*Task prompt*
For this exercise, repeat the whole listing below exactly. Leave the pictures out.

*Extracted data*

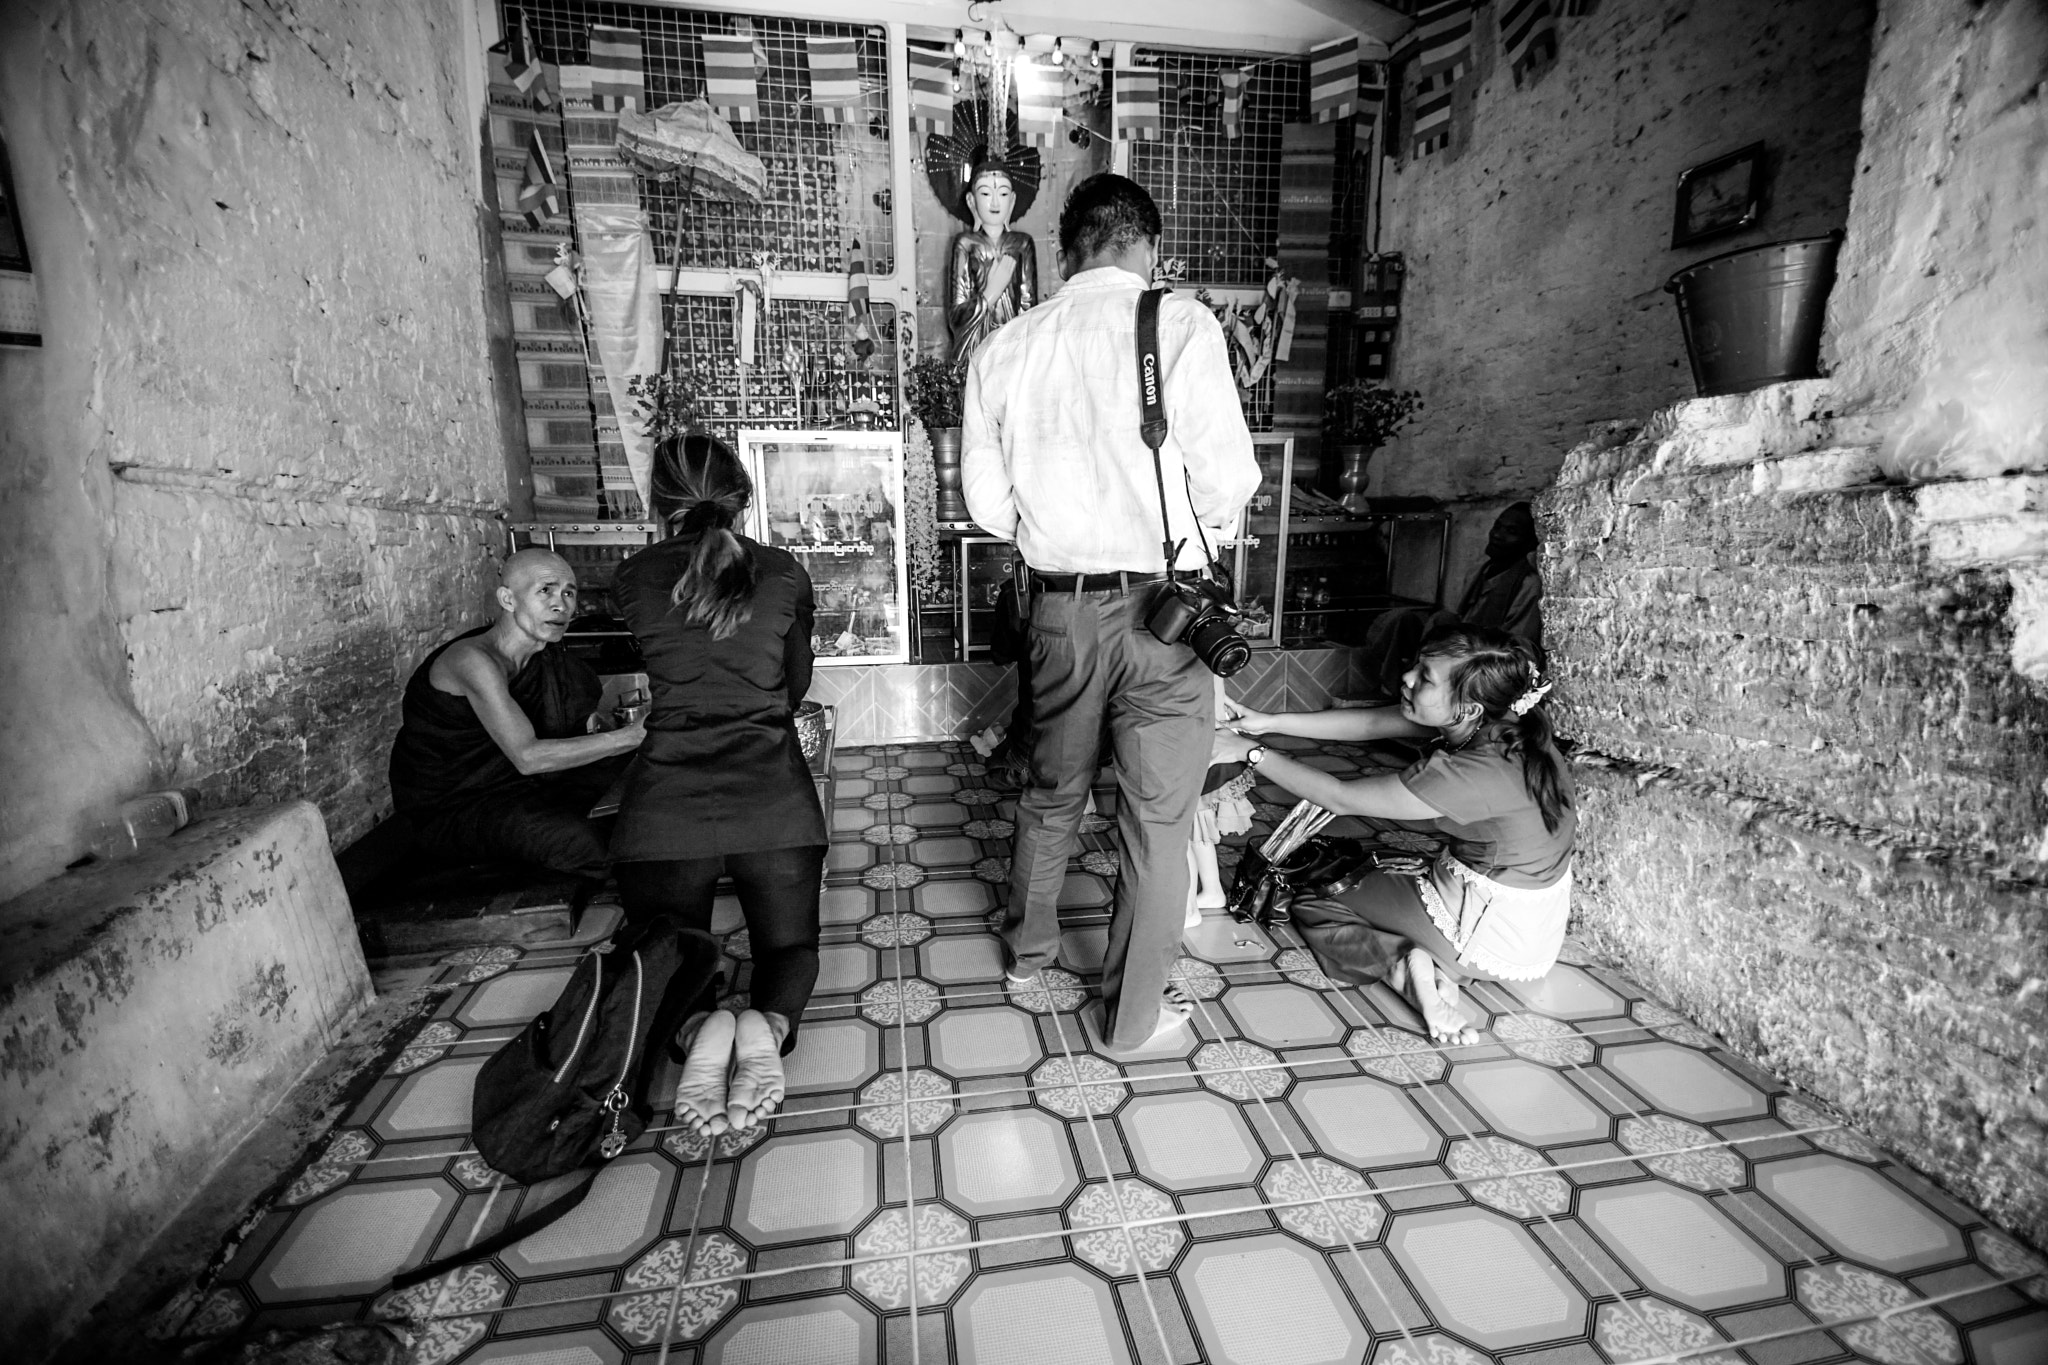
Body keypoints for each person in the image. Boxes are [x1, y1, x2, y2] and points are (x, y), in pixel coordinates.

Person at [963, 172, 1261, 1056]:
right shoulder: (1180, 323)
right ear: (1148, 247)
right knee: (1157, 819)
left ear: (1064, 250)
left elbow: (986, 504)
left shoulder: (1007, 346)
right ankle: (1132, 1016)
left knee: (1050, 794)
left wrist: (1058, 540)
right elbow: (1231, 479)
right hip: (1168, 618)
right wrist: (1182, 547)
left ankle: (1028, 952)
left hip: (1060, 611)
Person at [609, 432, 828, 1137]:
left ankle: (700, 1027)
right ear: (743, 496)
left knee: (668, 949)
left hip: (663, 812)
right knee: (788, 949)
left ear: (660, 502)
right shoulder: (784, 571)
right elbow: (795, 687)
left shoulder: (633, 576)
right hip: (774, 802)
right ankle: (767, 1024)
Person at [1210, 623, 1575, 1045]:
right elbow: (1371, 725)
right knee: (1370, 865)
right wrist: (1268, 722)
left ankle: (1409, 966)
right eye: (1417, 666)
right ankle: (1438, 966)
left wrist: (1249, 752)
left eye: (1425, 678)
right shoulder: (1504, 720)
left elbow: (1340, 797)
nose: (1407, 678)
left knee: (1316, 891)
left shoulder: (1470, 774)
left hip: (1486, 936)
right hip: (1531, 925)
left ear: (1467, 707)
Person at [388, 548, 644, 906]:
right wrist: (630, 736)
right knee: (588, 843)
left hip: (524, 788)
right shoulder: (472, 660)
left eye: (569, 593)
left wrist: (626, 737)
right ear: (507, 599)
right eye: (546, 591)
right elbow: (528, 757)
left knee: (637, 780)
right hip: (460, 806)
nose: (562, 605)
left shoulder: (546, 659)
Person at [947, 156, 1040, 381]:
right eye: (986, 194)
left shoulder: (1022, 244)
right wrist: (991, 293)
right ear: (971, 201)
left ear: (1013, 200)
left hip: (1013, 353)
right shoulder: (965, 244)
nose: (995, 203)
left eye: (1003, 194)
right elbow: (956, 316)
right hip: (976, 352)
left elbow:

*Response box*
Body keypoints for each person in the image. Boxes are [x1, y1, x2, y2] and points are (x, y), in pixel coordinates.

Person at [963, 172, 1261, 1056]:
right shoulder: (1180, 323)
right ear: (1148, 247)
right knee: (1157, 819)
left ear: (1064, 250)
left elbow: (986, 504)
left shoulder: (1007, 346)
right ankle: (1132, 1016)
left knee: (1050, 794)
left wrist: (1058, 540)
right elbow: (1231, 479)
right hip: (1168, 618)
right wrist: (1182, 547)
left ankle: (1028, 952)
left hip: (1060, 611)
Person at [609, 432, 828, 1137]:
left ankle: (700, 1027)
right ear: (743, 496)
left knee: (668, 949)
left hip: (663, 812)
right knee: (788, 949)
left ear: (660, 502)
right shoulder: (784, 571)
right elbow: (795, 687)
left shoulder: (633, 576)
right hip: (774, 802)
right ankle: (767, 1024)
Person at [1210, 623, 1575, 1045]:
right elbow: (1371, 725)
right knee: (1370, 865)
right wrist: (1268, 722)
left ankle: (1409, 966)
right eye: (1417, 666)
right ankle: (1438, 966)
left wrist: (1249, 752)
left eye: (1425, 678)
right shoulder: (1504, 720)
left elbow: (1340, 797)
nose: (1407, 678)
left knee: (1316, 891)
left shoulder: (1470, 774)
left hip: (1486, 936)
right hip: (1531, 925)
left ear: (1467, 707)
Person at [388, 548, 644, 906]:
right wrist: (630, 736)
right knee: (588, 843)
left hip: (524, 788)
right shoulder: (472, 660)
left eye: (569, 593)
left wrist: (626, 737)
right ear: (507, 599)
right eye: (546, 591)
right elbow: (528, 757)
left knee: (637, 780)
right hip: (460, 806)
nose: (562, 605)
left shoulder: (546, 659)
Person at [947, 156, 1040, 381]:
right eye: (986, 194)
left shoulder: (1022, 244)
right wrist: (991, 293)
right ear: (971, 201)
left ear: (1013, 200)
left hip: (1013, 353)
right shoulder: (965, 244)
nose: (995, 203)
left eye: (1003, 194)
right elbow: (956, 316)
right hip: (976, 352)
left elbow:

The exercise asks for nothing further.